* What is needed:
Extract each line of the items below that contains the string "Monolit".

Provided material Start Marker

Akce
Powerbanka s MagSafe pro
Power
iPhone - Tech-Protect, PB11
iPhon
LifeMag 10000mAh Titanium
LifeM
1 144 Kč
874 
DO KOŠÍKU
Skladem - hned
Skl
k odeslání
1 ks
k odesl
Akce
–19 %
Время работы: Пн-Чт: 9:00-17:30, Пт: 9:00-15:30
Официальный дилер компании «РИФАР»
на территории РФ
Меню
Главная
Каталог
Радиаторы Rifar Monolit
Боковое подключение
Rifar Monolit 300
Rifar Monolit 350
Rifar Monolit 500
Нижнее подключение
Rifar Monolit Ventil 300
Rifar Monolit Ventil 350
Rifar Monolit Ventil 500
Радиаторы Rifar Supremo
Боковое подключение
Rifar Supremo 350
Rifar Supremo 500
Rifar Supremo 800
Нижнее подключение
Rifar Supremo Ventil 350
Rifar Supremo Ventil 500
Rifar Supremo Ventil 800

Provided material End Marker
Provided material Start Marker

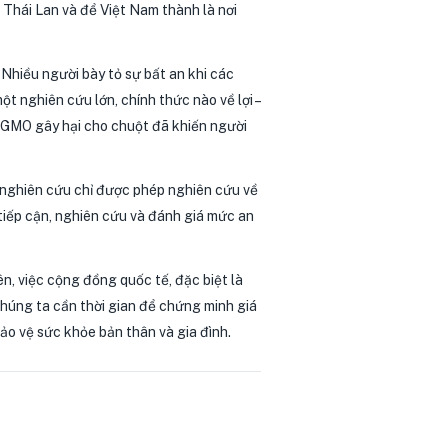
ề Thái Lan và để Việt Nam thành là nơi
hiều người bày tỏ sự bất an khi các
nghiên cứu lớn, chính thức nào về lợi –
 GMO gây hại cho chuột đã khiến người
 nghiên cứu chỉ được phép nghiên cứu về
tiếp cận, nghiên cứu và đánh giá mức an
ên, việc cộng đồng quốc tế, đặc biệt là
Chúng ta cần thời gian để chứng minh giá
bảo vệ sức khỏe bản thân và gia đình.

Provided material End Marker
Provided material Start Marker

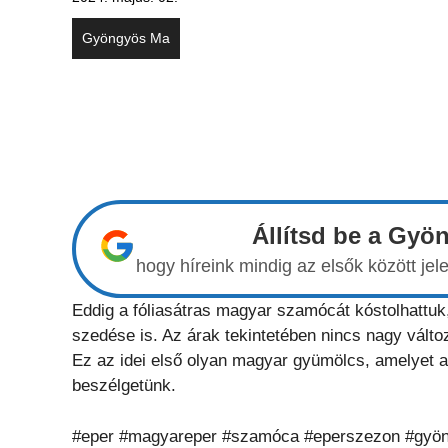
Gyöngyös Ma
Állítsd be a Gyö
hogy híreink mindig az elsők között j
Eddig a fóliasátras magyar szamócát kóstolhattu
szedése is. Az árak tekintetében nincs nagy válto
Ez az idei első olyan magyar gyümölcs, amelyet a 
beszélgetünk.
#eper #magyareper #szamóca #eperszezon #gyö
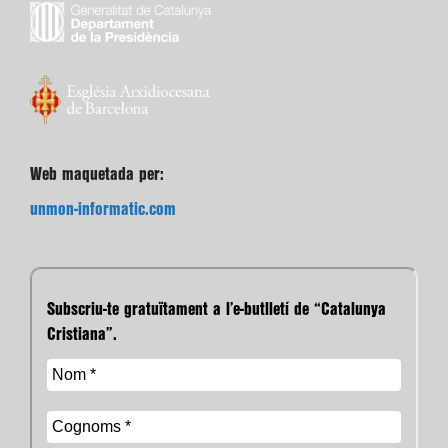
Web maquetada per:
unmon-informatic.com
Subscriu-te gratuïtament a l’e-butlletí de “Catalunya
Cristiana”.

Provided material End Marker

* Response area:
Радиаторы Rifar Monolit
Rifar Monolit 300
Rifar Monolit 350
Rifar Monolit 500
Rifar Monolit Ventil 300
Rifar Monolit Ventil 350
Rifar Monolit Ventil 500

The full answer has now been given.